Italian Film, Opera Director Franco Zeffirelli Dies at 96

ROME – Franco Zeffirelli, an Italian film and opera director known for his visual grandiosity, died on Saturday morning, the mayor of his home city of Florence said. He was 96.

A multi-faceted individual who rose to fame with his 1960s film versions of Shakespearean plays, Zeffirelli was “one of the world’s greatest men of culture,” Florence Mayor Dario Nardella said.

Perhaps best-loved outside his native Italy, Zeffirelli was granted the title “Sir” by Queen Elizabeth II and was nominated for an Oscar on two occasions – once for Best Director for his 1968 film “Romeo and Juliet” and a second time in the category of Best Art Direction for his 1983 film version of Giuseppe Verdi’s opera “La Traviata.”

Zeffirelli got his start in cinema as an apprentice to Luchino Visconti, serving as his assistant director on three of that Palme d’Or-winning filmmaker’s most acclaimed movies: “La terra trema” (The Earth Will Tremble), “Bellissima” and “Senso” (Senso or the Wanton Countess).

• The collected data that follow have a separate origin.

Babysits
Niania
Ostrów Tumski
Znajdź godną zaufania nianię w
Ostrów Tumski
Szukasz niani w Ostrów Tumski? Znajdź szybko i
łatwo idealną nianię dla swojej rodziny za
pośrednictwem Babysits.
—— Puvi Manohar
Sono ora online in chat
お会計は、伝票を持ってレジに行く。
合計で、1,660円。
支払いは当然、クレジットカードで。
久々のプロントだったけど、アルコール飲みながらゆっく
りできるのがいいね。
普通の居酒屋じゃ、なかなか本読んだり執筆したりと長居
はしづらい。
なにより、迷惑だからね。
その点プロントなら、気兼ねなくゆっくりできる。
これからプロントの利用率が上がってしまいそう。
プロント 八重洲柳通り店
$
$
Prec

As director, Zeffirelli cultivated his love for the opera and the works of William Shakespeare.

One of his first films was a 1966 version of Shakespeare’s comedy “The Taming of the Shrew,” which starred Richard Burton and Elizabeth Taylor in the lead roles.

In 1990, he also directed a film version of the Shakespearean tragedy “Hamlet” that starred Mel Gibson and Glenn Close and received two Academy Award nominations.

Other key works directed by Zeffirelli included the television mini-series “Jesus of Nazareth” that starred Robert Powell, Anne Bancroft, Ernest Borgnine and Laurence Olivier.

His final two movies as director were “Tea with Mussolini,” a semi-autobiographical film, and “Callas Forever,” a tribute to an opera diva – Maria Callas – whom he had directed on stage in three productions and described once as “the only woman he had ever been in love with.”

Zeffirelli came out as gay late in life, although he said he preferred the term homosexual, and revealed in a 2006 autobiography his great love for Visconti.

The director was a member of Italy’s Senate from 1994 to 2001 as a representative of Silvio Berlusconi’s center-right Forza Italia party and said he became a conservative due to his strong anti-communist leanings.

Zeffirelli was born on Feb. 12, 1923, in Florence, as a result of an extra-marital affair and therefore was not given the surname of either parent.

He only met his father after the death of his mother, Alaide Garosi, a classical music aficionado who wanted to give him the surname “Zeffiretti,” a word that means “little breezes” and which appears in an aria in Mozart’s Italian-language opera “Idomeneo.”

But an official mistakenly wrote down Zeffirelli.

Garosi died when Zeffirelli was a young boy and several women, including an aunt and members of the English expatriate community, helped to raise him.

One of those women, named Mary, taught him English and instilled in him a love of Shakespeare.